Yes.  All major insurances, including commercial insurers (such as Premera, Aetna, Cigna, United Healthcare), and government insurers (Medicare, Medicaid, Tricare) realize that vein disease of the legs is a true medical condition that causes unwanted and unhealthy problems.  If a patient has these symptoms (at minimum pain and/or RLS and swelling ), then all insurers will pay for a vein consultation to fully assess.

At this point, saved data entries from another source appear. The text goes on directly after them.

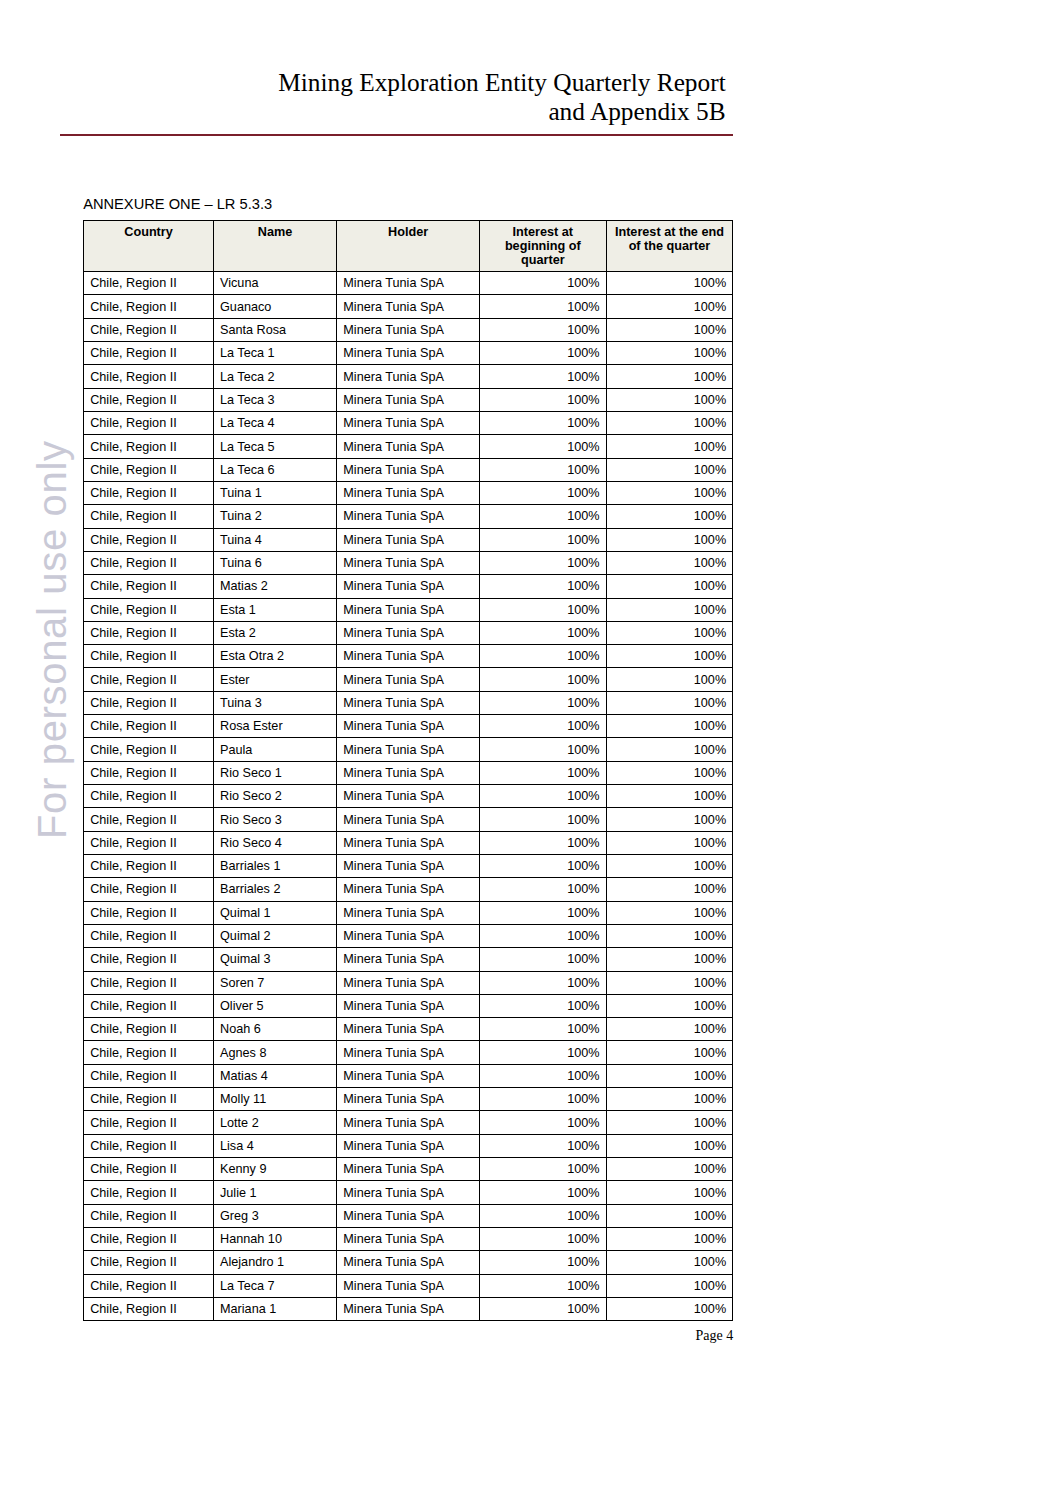Mining Exploration Entity Quarterly Report and Appendix 5B
For personal use only
ANNEXURE ONE – LR 5.3.3
| Country | Name | Holder | Interest at beginning of quarter | Interest at the end of the quarter |
| --- | --- | --- | --- | --- |
| Chile, Region II | Vicuna | Minera Tunia SpA | 100% | 100% |
| Chile, Region II | Guanaco | Minera Tunia SpA | 100% | 100% |
| Chile, Region II | Santa Rosa | Minera Tunia SpA | 100% | 100% |
| Chile, Region II | La Teca 1 | Minera Tunia SpA | 100% | 100% |
| Chile, Region II | La Teca 2 | Minera Tunia SpA | 100% | 100% |
| Chile, Region II | La Teca 3 | Minera Tunia SpA | 100% | 100% |
| Chile, Region II | La Teca 4 | Minera Tunia SpA | 100% | 100% |
| Chile, Region II | La Teca 5 | Minera Tunia SpA | 100% | 100% |
| Chile, Region II | La Teca 6 | Minera Tunia SpA | 100% | 100% |
| Chile, Region II | Tuina 1 | Minera Tunia SpA | 100% | 100% |
| Chile, Region II | Tuina 2 | Minera Tunia SpA | 100% | 100% |
| Chile, Region II | Tuina 4 | Minera Tunia SpA | 100% | 100% |
| Chile, Region II | Tuina 6 | Minera Tunia SpA | 100% | 100% |
| Chile, Region II | Matias 2 | Minera Tunia SpA | 100% | 100% |
| Chile, Region II | Esta 1 | Minera Tunia SpA | 100% | 100% |
| Chile, Region II | Esta 2 | Minera Tunia SpA | 100% | 100% |
| Chile, Region II | Esta Otra 2 | Minera Tunia SpA | 100% | 100% |
| Chile, Region II | Ester | Minera Tunia SpA | 100% | 100% |
| Chile, Region II | Tuina 3 | Minera Tunia SpA | 100% | 100% |
| Chile, Region II | Rosa Ester | Minera Tunia SpA | 100% | 100% |
| Chile, Region II | Paula | Minera Tunia SpA | 100% | 100% |
| Chile, Region II | Rio Seco 1 | Minera Tunia SpA | 100% | 100% |
| Chile, Region II | Rio Seco 2 | Minera Tunia SpA | 100% | 100% |
| Chile, Region II | Rio Seco 3 | Minera Tunia SpA | 100% | 100% |
| Chile, Region II | Rio Seco 4 | Minera Tunia SpA | 100% | 100% |
| Chile, Region II | Barriales 1 | Minera Tunia SpA | 100% | 100% |
| Chile, Region II | Barriales 2 | Minera Tunia SpA | 100% | 100% |
| Chile, Region II | Quimal 1 | Minera Tunia SpA | 100% | 100% |
| Chile, Region II | Quimal 2 | Minera Tunia SpA | 100% | 100% |
| Chile, Region II | Quimal 3 | Minera Tunia SpA | 100% | 100% |
| Chile, Region II | Soren 7 | Minera Tunia SpA | 100% | 100% |
| Chile, Region II | Oliver 5 | Minera Tunia SpA | 100% | 100% |
| Chile, Region II | Noah 6 | Minera Tunia SpA | 100% | 100% |
| Chile, Region II | Agnes 8 | Minera Tunia SpA | 100% | 100% |
| Chile, Region II | Matias 4 | Minera Tunia SpA | 100% | 100% |
| Chile, Region II | Molly 11 | Minera Tunia SpA | 100% | 100% |
| Chile, Region II | Lotte 2 | Minera Tunia SpA | 100% | 100% |
| Chile, Region II | Lisa 4 | Minera Tunia SpA | 100% | 100% |
| Chile, Region II | Kenny 9 | Minera Tunia SpA | 100% | 100% |
| Chile, Region II | Julie 1 | Minera Tunia SpA | 100% | 100% |
| Chile, Region II | Greg 3 | Minera Tunia SpA | 100% | 100% |
| Chile, Region II | Hannah 10 | Minera Tunia SpA | 100% | 100% |
| Chile, Region II | Alejandro 1 | Minera Tunia SpA | 100% | 100% |
| Chile, Region II | La Teca 7 | Minera Tunia SpA | 100% | 100% |
| Chile, Region II | Mariana 1 | Minera Tunia SpA | 100% | 100% |
Page 4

And if the consultation confirms vein disease to be culprit and the resulting leg symptoms are refractory to a trial of daily compression hose and other conservative measures (such as medication), then insurers will generally approve in-office or outpatient minor vein procedures.

If the vein problem is determined to be just a cosmetic problem, like spider veins, insurers will not cover standalone cosmetic treatment.

Is there anything I can do to prevent developing vein problems, or if I had vein problems treated, to try to prevent recurrent vein problems?

Yes and No.  The “No” means that in almost all vein sufferer patients, he/she inherited the vein problem from one or more relatives.  As such, the veins that go bad are pre-determined to go bad with time.

However, the “Yes” of same story is that even if you inherited the trait, there are things within your power to lessen the chances of the vein problem manifesting itself in a clinically significant way.

These vein-healthy measures include for both men and women:

  • Avoiding periods of prolonged standing or sitting.  (Veins enjoy being active to “exercise” them, so frequent walking is advised)
  • Maintaining a healthy body weight (Veins are stressed much more in overweight people)
  • When sitting, try to elevate the legs to hip height and remember to pump the feet back/forth (like pushing/letting off gas pedal) several times an hour)
  • Wear compression hose daily during upright hours.  (There is no concrete data that this will prevent development of vein problems in a genetically predisposed person, but it won’t hurt)

Additional vein-healthy measures for women:

  • Avoid pregnancy.  Hormone changes of pregnancy make veins more likely to fail.  (Obviously, if pregnancy is desired or occurs, wearing adequate prescribed maternity compression pantyhose throughout may help)
  • Avoid regular use of high-heeled footwear.  (High-heeled footwear do not allow the lower extremities to go through natural walking movement by inhibiting the “calf pump”.  The calf pump is the main mechanism that blood is propelled upwards out of the legs back to the heart. In essence the calf pump is the “heart” in the legs for the veins).